Adverse pathology is a surrogate indicator of prostate cancer aggressiveness. It is crucial to accurately evaluate adverse pathology in order to select the candidates for active surveillance. Recent studies have provided substantial evidence linking elevated GPS to adverse prostate cancer pathology. In men who enrolled in active surveillance but later underwent radical prostatectomy, per 5-unit increase in GPS conferred a 16% higher risk of adverse pathology [10]. For men with very low to intermediate-risk prostate cancer, a 20-unit increase in GPS led to over a threefold increased risk of adverse pathology after adjusting for other factors [20,21,22]. Moreover, a higher GPS also increased the probability of biopsy upgrading in prostate cancer patients undergoing active surveillance [23]. Additionally, a higher GPS was found to be an independent predictor of time to biochemical failure in men with localized prostate cancer treated with radiation therapy [18, 19]. The likelihood of biochemical recurrence in prostate cancer primarily depends on the aggressiveness of the disease. Our meta-analysis further verified that the 17-gene GPS could significantly predict biochemical recurrence in men with clinically localized prostate cancer.

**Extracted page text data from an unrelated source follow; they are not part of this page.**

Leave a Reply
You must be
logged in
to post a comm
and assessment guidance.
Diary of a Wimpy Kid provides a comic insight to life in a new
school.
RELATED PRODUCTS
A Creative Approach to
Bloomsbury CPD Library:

The American Urological Association and American Society for Radiation Oncology has recommended the use of tissue-based multigene tests to guide treatment decisions for patients with prostate cancer [24]. One such test is the Oncotype DX GPS assay, which detects the expression of 12 genes (BGN, COL1A1, SFRP4, AZGP1, KLK2, SRD5A2, FAM13C, FLNC, GSN, GSTM2, and TPM2, TPX2) associated with prostate cancer aggressiveness, along with 5 housekeeping genes (RF1, ATP5E, CLTC, GPS1, and PGK1) [25]. This test analyzes biopsy tissue taken from prostate cancer patients. The GPS provided by the test range from 0 to 100 units, with higher values indicating a greater genomic risk of aggressive tumors.

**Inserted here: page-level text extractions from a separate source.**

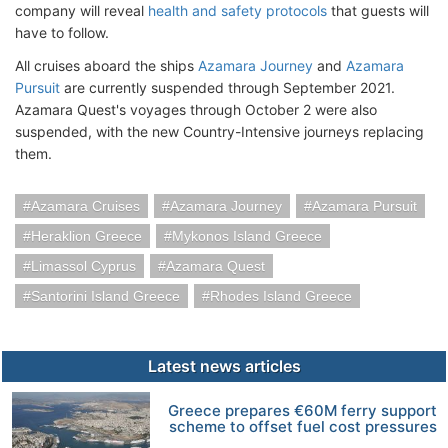
company will reveal
health and safety protocols
that guests will
have to follow.
All cruises aboard the ships
Azamara Journey
and
Azamara
Pursuit
are currently suspended through September 2021.
Azamara Quest's voyages through October 2 were also
suspended, with the new Country-Intensive journeys replacing
them.
Azamara Cruises
Azamara Journey
Azamara Pursuit
Heraklion Greece
Mykonos Island Greece
Limassol Cyprus
Azamara Quest
Santorini Island Greece
Rhodes Island Greece
Latest news articles
Greece prepares €60M ferry support
scheme to offset fuel cost pressures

This meta-analysis is the first to examine the prognostic value of the 17-gene GPS in patients with clinically localized prostate cancer. By pooling data from various studies, researchers can obtain a more precise estimate of the association between the 17-gene GPS and adverse outcomes in prostate cancer patients. Our analysis not only confirms the strong correlation between an elevated 17-gene GPS and negative outcomes, but also provides insight into personalized treatment strategies that may improve patient outcomes. The 17-gene GPS test quantifies genomic changes in tumor tissue, providing additional biological insight into long-term outcomes. Incorporating the 17-gene GPS into localized prostate cancer clinics may help identify patients who could benefit from active surveillance, while those with higher GPS values may benefit from immediate definitive treatment. Combining the 17-gene GPS with other prognostic factors associated with aggressiveness could improve risk stratification.

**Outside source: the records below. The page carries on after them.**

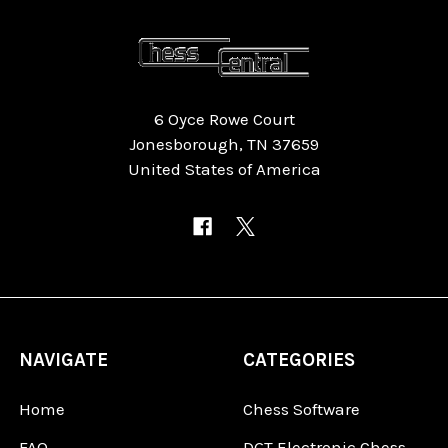
6 Oyce Rowe Court
Jonesborough, TN 37659
United States of America
NAVIGATE
CATEGORIES
Home
Chess Software
FAQ
DGT Electronic Chess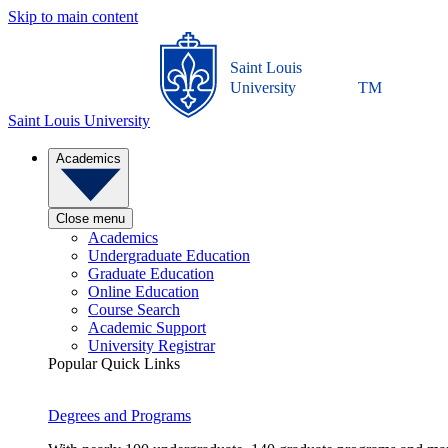
Skip to main content
Saint Louis
University
TM
Saint Louis University
Academics
Close menu
Academics
Undergraduate Education
Graduate Education
Online Education
Course Search
Academic Support
University Registrar
Popular Quick Links
Degrees and Programs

Several limitations need to be addressed in the current meta-analysis. First, most of the enrolled studies were of retrospective design, which may result in selection biases. Second, the prognostic value of GPS based on clinicopathological features of prostate cancer could not be analyzed due to a lack of available literature. Third, significant heterogeneity existed in several analyses. The likelihood for heterogeneity could be attributed to different definition in distant metastases or biochemical recurrence, age at the diagnosis, tumor stage, treatment option, and length of follow-up. Fourth, the result of publication bias for biochemical recurrence was limited by less than the recommended arbitrary minimum number of studies, and these tests for assessing publication bias are potentially unreliable [26]. Finally, it is worth noting that the focus of this meta-analysis was on clinically localized prostate cancer and not metastatic prostate cancer. Therefore, caution should be exercised when generalizing these findings to metastatic prostate cancer.

In conclusion, a higher 17-gene GPS significantly predicts the occurrence of distant metastases, biochemical recurrence, and PCSM in men with clinically localized prostate cancer. Incorporating tissue-based 17-gene GPS test into localized prostate cancer has potential to enhance risk stratification and aid in treatment decision-making. However, large-scale multicenter prospective studies are necessary to further validate these findings.